I’ve been a Christian all my life, but sometimes things that should have been obvious before hit me for the first time. Today as I was reading in Exodus, the words jumped off the page that Moses wandered over to Horeb—THE MOUNTAIN OF GOD.
This isn’t the first mountain mentioned in the Bible, but I can’t imagine any higher honor you could bestow on one. Moriah and Ararat were kind of a big deal, but this—THIS is the mountain of God.
So I did a little searching to see where else this mountain comes up. The context I was reading was the appearance of the burning bush, which is already exciting. Right off the bat I realized this is what I always thought was Mt. Sinai. (I guess it must have really been the mount at Sinai all along. Oops.) So this is where Moses receives the 10 commandments and the covenant, where he sees a glimpse of God’s glory, where God speaks to the people of Israel and they are terrified and beg not to deal directly with Him. It was at the foot of this mountain where the golden calf was built. The covenant and its breaking happened in the same place at the same time at the mountain of God.
But it gets better.
This is also the mountain Elijah flees to in 1 Kings 19:8, where Elijah also speaks with God. So Moses and Elijah both spoke with God at Horeb—no one else is specifically mentioned in the Bible as having done so. Is it any coincidence that Moses and Elijah will speak with God again—together—at the mount of Transfiguration?
But that’s not all.
Horeb is also where Moses struck the rock and water flowed out (Exodus 17:6). How did I not see this? The rock Moses struck was on the mountain of God! Water flowed out from the rock on the mountain of God! Water would flow from another rock somewhere else, and Moses wasn’t supposed to strike that rock; there was something unique about striking this one. This rock—and I won’t get into the relationship between the mountain and the rock because you get the picture—was on the mountain of God. God’s presence was there, Immanuel—God with us. Moses has become synonymous with the Law, and Moses strikes this rock. Water flows out for the life of the people of God.

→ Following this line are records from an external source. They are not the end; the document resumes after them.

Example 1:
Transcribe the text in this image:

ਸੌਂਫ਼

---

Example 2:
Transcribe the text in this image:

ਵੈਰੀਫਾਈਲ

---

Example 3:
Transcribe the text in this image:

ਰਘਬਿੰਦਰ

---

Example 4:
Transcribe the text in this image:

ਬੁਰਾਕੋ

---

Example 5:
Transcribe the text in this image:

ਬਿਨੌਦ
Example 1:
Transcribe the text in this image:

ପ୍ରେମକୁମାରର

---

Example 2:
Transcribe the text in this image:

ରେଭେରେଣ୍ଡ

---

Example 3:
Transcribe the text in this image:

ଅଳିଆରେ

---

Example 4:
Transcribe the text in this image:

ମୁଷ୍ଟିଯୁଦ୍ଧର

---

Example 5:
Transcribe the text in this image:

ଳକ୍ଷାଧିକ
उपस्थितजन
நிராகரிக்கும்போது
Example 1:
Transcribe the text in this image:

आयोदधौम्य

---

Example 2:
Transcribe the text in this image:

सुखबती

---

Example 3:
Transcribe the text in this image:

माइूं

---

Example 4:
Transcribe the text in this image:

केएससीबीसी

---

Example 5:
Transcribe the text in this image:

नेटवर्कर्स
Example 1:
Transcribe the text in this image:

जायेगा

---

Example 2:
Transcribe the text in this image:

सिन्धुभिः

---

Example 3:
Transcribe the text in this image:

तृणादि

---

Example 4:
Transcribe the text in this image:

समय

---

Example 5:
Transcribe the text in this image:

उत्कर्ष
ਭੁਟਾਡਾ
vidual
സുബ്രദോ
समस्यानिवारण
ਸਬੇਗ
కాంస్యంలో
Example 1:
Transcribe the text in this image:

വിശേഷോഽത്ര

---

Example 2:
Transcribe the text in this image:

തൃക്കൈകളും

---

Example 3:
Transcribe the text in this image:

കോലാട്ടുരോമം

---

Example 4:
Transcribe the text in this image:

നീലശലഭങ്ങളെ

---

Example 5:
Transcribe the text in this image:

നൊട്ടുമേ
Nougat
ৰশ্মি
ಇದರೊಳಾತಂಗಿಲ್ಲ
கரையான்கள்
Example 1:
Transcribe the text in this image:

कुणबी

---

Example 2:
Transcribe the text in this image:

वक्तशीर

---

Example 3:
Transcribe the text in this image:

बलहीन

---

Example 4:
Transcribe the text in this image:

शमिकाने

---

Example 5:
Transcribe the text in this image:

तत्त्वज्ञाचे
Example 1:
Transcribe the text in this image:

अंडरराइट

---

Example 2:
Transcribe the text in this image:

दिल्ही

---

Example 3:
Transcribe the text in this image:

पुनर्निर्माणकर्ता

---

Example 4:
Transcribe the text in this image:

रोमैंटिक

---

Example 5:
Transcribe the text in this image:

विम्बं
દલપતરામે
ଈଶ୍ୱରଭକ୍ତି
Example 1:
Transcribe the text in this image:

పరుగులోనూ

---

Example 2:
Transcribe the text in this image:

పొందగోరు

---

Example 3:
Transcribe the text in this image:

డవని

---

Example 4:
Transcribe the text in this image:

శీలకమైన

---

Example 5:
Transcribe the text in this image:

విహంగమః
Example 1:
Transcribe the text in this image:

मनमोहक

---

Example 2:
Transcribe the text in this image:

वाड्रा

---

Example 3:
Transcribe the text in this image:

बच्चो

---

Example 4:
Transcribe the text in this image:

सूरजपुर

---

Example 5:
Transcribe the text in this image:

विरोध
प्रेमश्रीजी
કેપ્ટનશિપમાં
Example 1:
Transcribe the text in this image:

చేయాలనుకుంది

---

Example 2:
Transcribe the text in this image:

Where else have I heard a rock stricken, out of which flowed water for life? Jesus—the stone the builders rejected—stricken for our sake, punished under the law even though He was innocent. Jesus, the One who promised living water that we may drink and never die (John 4). By His wounds we are healed.
But this water isn’t just associated with life but with the Holy Spirit, the counselor who would come after Jesus departed (John 16:7). He is sometimes symbolized by water. The Holy Spirit would not be “poured out” upon us unless and until the rock had been stricken.
God could have provided water for His people any way He wanted, but He chose this specific image because of what it would come to mean later. And so just as the covenant was made and broken on one mountain, so it would be kept and restored on another mountain—Golgotha.